Assignment
Pictures must be left out. Retype exactly the lines from the one containing "34: (646, 450, 0.58)" through the last line of the records below.

Items from a dataset
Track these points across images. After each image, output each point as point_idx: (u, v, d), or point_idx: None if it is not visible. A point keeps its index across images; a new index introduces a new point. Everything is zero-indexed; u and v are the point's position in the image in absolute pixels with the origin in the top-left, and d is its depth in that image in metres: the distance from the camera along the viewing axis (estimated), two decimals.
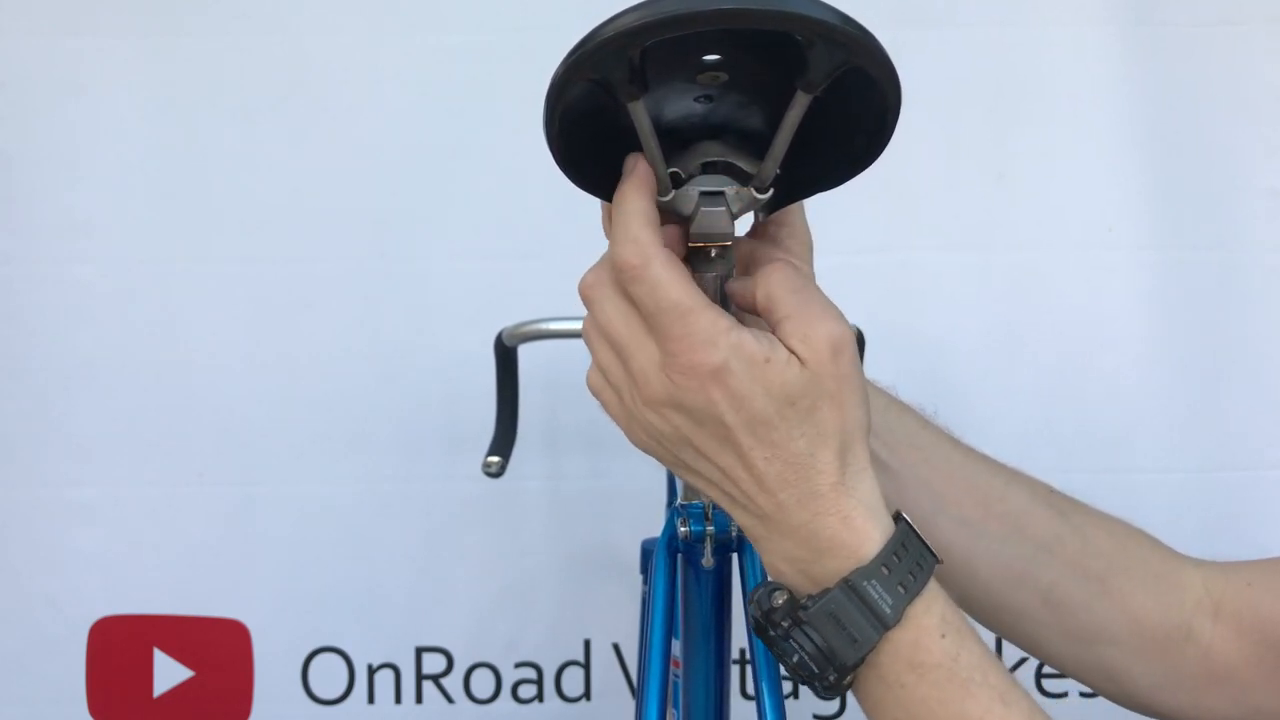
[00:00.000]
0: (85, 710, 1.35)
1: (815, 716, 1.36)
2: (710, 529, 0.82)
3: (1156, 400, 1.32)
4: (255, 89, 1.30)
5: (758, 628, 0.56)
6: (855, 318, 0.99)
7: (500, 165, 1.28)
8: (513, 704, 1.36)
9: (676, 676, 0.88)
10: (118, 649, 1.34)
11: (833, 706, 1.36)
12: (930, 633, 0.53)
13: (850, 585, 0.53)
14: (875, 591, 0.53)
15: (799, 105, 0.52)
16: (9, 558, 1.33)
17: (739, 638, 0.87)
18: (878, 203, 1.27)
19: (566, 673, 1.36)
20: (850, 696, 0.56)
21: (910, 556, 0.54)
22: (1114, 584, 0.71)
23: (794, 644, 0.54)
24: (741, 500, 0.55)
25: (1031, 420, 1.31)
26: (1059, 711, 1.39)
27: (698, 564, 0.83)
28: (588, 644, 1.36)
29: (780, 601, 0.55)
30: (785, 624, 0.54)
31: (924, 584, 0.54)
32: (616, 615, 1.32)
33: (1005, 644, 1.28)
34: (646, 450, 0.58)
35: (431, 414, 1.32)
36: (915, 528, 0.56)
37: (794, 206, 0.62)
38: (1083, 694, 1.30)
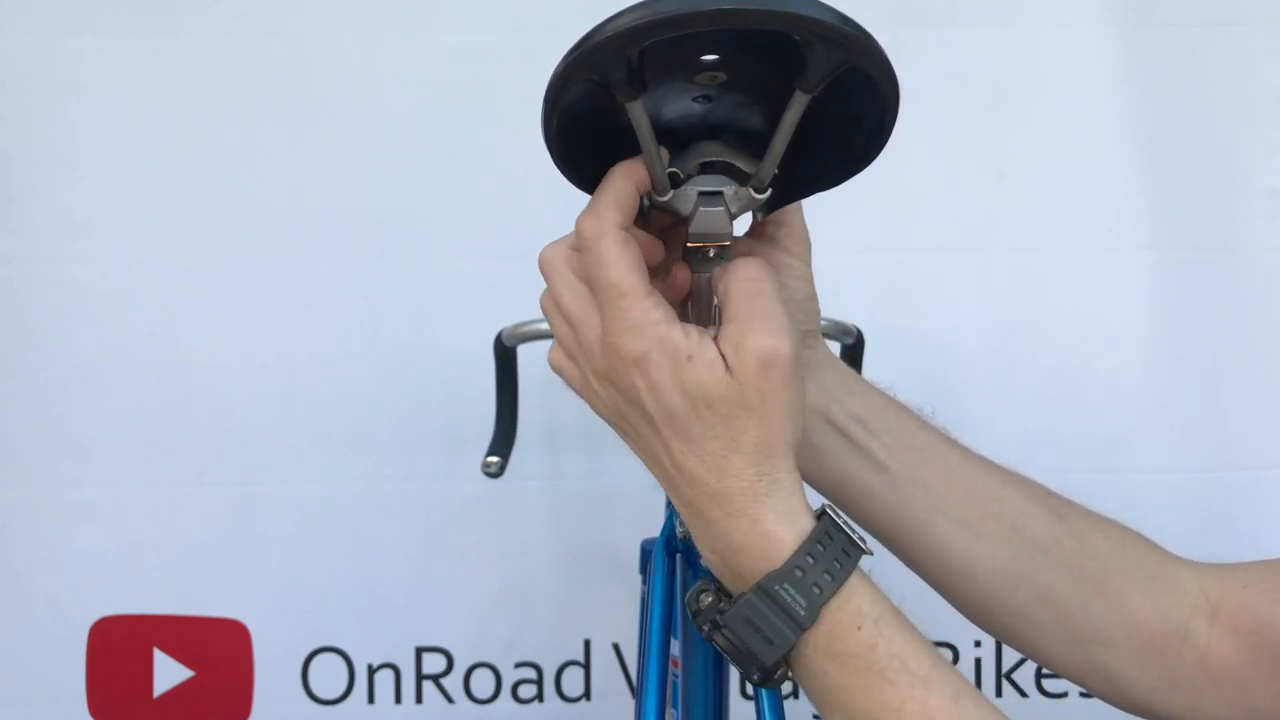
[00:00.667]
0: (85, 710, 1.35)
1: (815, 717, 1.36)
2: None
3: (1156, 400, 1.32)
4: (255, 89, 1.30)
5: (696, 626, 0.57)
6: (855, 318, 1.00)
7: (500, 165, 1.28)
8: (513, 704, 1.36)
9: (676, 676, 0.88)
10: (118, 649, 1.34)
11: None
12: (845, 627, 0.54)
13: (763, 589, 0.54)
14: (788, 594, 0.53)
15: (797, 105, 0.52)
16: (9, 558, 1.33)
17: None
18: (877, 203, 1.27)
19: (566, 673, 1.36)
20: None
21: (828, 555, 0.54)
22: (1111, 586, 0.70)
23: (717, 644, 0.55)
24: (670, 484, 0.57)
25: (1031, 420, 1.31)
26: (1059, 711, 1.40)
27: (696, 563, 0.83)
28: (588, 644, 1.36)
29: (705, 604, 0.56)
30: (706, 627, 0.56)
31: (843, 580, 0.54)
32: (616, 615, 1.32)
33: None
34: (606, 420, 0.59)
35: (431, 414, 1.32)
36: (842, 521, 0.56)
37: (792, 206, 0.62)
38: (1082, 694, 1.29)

Written reply
34: (646, 450, 0.58)
35: (431, 414, 1.32)
36: (915, 528, 0.56)
37: (794, 206, 0.62)
38: (1083, 694, 1.30)
[00:00.667]
0: (85, 710, 1.35)
1: (815, 717, 1.36)
2: None
3: (1156, 400, 1.32)
4: (255, 89, 1.30)
5: (696, 626, 0.57)
6: (855, 318, 1.00)
7: (500, 165, 1.28)
8: (513, 704, 1.36)
9: (676, 676, 0.88)
10: (118, 649, 1.34)
11: None
12: (845, 627, 0.54)
13: (763, 589, 0.54)
14: (788, 594, 0.53)
15: (797, 105, 0.52)
16: (9, 558, 1.33)
17: None
18: (877, 203, 1.27)
19: (566, 673, 1.36)
20: None
21: (828, 555, 0.54)
22: (1111, 586, 0.70)
23: (717, 644, 0.55)
24: (670, 484, 0.57)
25: (1031, 420, 1.31)
26: (1059, 711, 1.40)
27: (696, 563, 0.83)
28: (588, 644, 1.36)
29: (705, 604, 0.56)
30: (706, 627, 0.56)
31: (843, 580, 0.54)
32: (616, 615, 1.32)
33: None
34: (606, 420, 0.59)
35: (431, 414, 1.32)
36: (842, 521, 0.56)
37: (792, 206, 0.62)
38: (1082, 694, 1.29)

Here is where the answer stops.